Il sentiero inizia ad uscire dal folto degli alberi ed il fondo da terra compatta diventa una pietraia, scende dal Monte Foresto fino a 1000 metri di quota poi si arrampica di nuovo sul poggio dell'Abate. Procedere spediti diventa piuttosto difficile, il fondo smosso e le gambe stanche impongono cautela, alcune volte ho rischiato di inciampare su qualche sasso sporgente ma fortunatamente ho avuto sempre una brillante reazione di gambe che ha evitato il peggio. Finito il tratto di discesa esco completamente dagli alberi e comincio ad arrampicarmi in mezzo ai pratoni del poggio dell'Abate. E' quasi l'una ed il sole picchia forte. La stanchezza fa il resto, sorseggio l'acqua dalla borraccia ed un pò me ne getto in testa. L'acqua fredda scende lungo la pelle accaldata e mi regala un guizzo di energie per affrontare i chilometri restanti. Dalla vetta del poggio il percorso scende bruscamente fino alla strada asfaltata, le pendenze sono spaccagambe, cerco di mantenere un passo controllato senza frenare troppo di quadricipiti e senza buttarmi giù come una frana. Un lieve dolorino sotto la rotula del ginocchio sinistro fa capolino, cerco di correre di avanpiede in modo da sfruttare l'elasticità del passo anziche incedere a gamba tesa e sconquassare il corpo. L'ultimo tratto, una volta raggiunta e attraversata la strada asfaltata, si inerpica in una strada acciottolata fino in mezzo alle case di Chiusi della Verna. Mentre salgo trafelato l'ultima rampa di scale un anziano abitante mi avverte che manca ancora 1 chilometro e mezzo prima di arrivare al santuario. Lo ringrazio dell'informazioni ma gli spiego che per oggi mi fermo qui. Sono arrivato, sono le 13 e 50, 5 ore e 15 minuti. L'ultima volta che sono arrivato qua c'era una grande vasca piena d'acqua fredda corrente, ora la vasca è vuota, la fontana è chiusa, c'è un rubinetto al suo posto, me lo farò bastare. Mi spoglio rimanendo in brachette e mi sciaquo via la polvere e la stanchezza dal corpo. Lascio scorrere l'acqua fredda sulle gambe, è una senzazione bellissima. Meno male che sono partito stamani, chi resta sa quello che trova ma non sa cosa si perde.

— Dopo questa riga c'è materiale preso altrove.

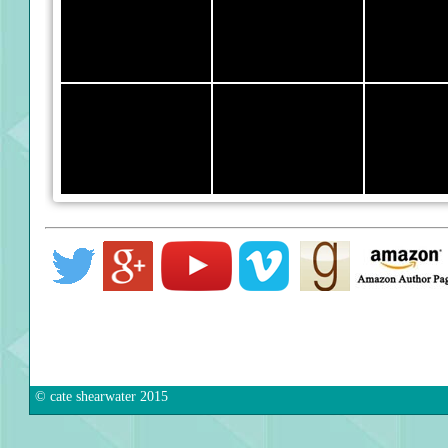
© cate shearwater 2015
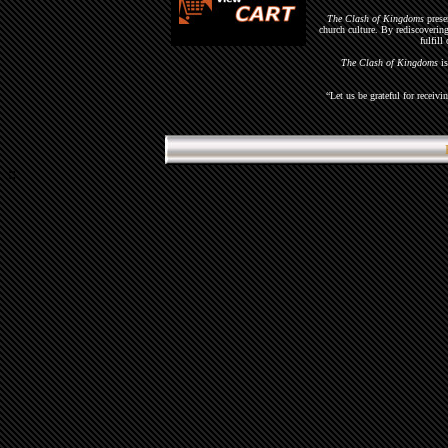
The Clash of Kingdoms
presen
church culture. By rediscoveri
fulfill
The Clash of Kingdoms
is
“Let us be grateful for recei
::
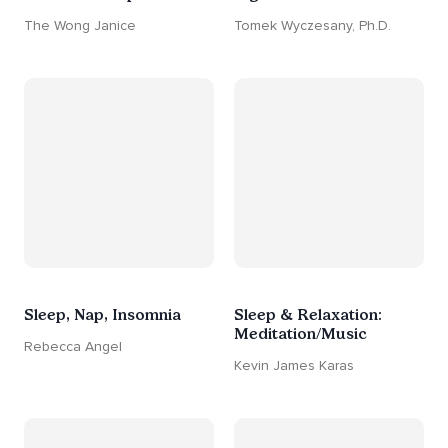
The Wong Janice
Tomek Wyczesany, Ph.D.
Sleep, Nap, Insomnia
Sleep & Relaxation:
Meditation/Music
Rebecca Angel
Kevin James Karas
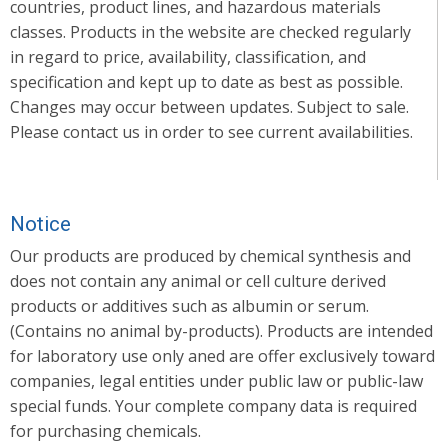
countries, product lines, and hazardous materials
classes. Products in the website are checked regularly
in regard to price, availability, classification, and
specification and kept up to date as best as possible.
Changes may occur between updates. Subject to sale.
Please contact us in order to see current availabilities.
Notice
Our products are produced by chemical synthesis and
does not contain any animal or cell culture derived
products or additives such as albumin or serum.
(Contains no animal by-products). Products are intended
for laboratory use only aned are offer exclusively toward
companies, legal entities under public law or public-law
special funds. Your complete company data is required
for purchasing chemicals.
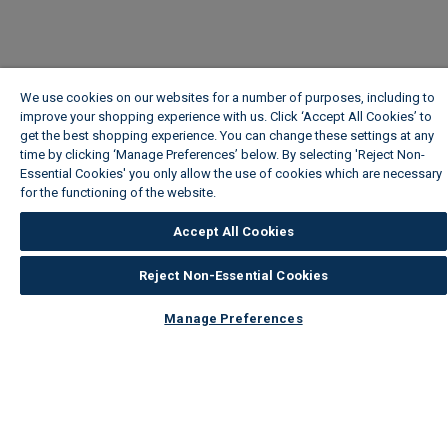
We use cookies on our websites for a number of purposes, including to
improve your shopping experience with us. Click ‘Accept All Cookies’ to
get the best shopping experience. You can change these settings at any
time by clicking ‘Manage Preferences’ below. By selecting 'Reject Non-
Essential Cookies' you only allow the use of cookies which are necessary
for the functioning of the website.
Wickes Cookie Policy
Accept All Cookies
Reject Non-Essential Cookies
Manage Preferences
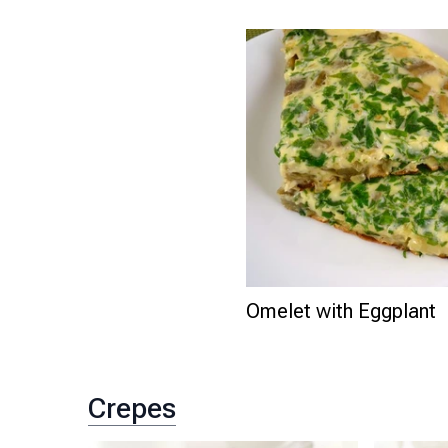
Omelet with Eggplant
Crepes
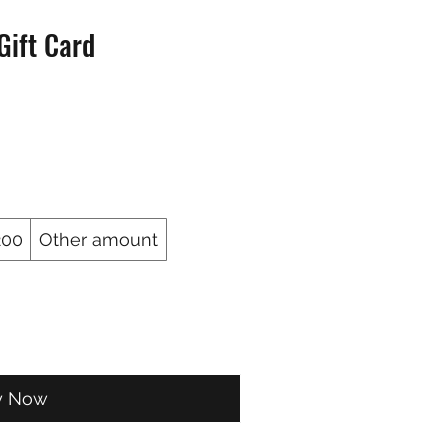
Gift Card
200
Other amount
y Now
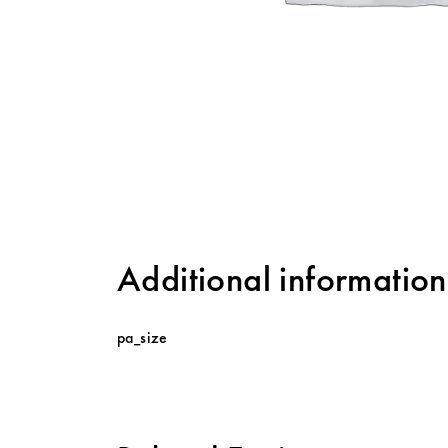
Additional information
pa_size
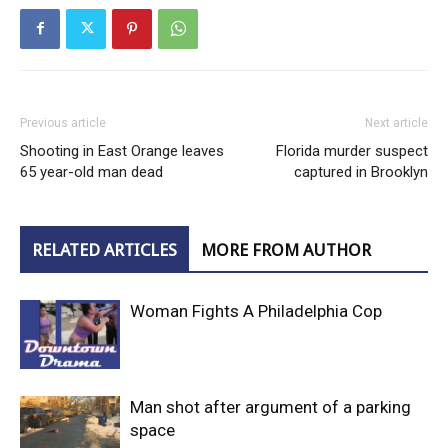
Previous article
Next article
Shooting in East Orange leaves
Florida murder suspect
65 year-old man dead
captured in Brooklyn
RELATED ARTICLES
MORE FROM AUTHOR
Woman Fights A Philadelphia Cop
Man shot after argument of a parking
space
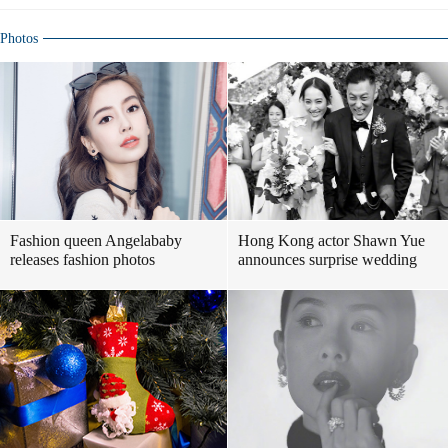
Photos
Fashion queen Angelababy
Hong Kong actor Shawn Yue
releases fashion photos
announces surprise wedding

Mi metto i vestiti puliti, cammino verso una panca all'ombra e mangio quel che ho. Al bar del paese prendo un gelato ed un caffè e compro il biglietto del bus. Durante il viaggio di ritorno mi lascio cullare dall'incedere della corriera e dalla ninnananna del rumore del motore e con la foresta in mente mi addormento come un bambino.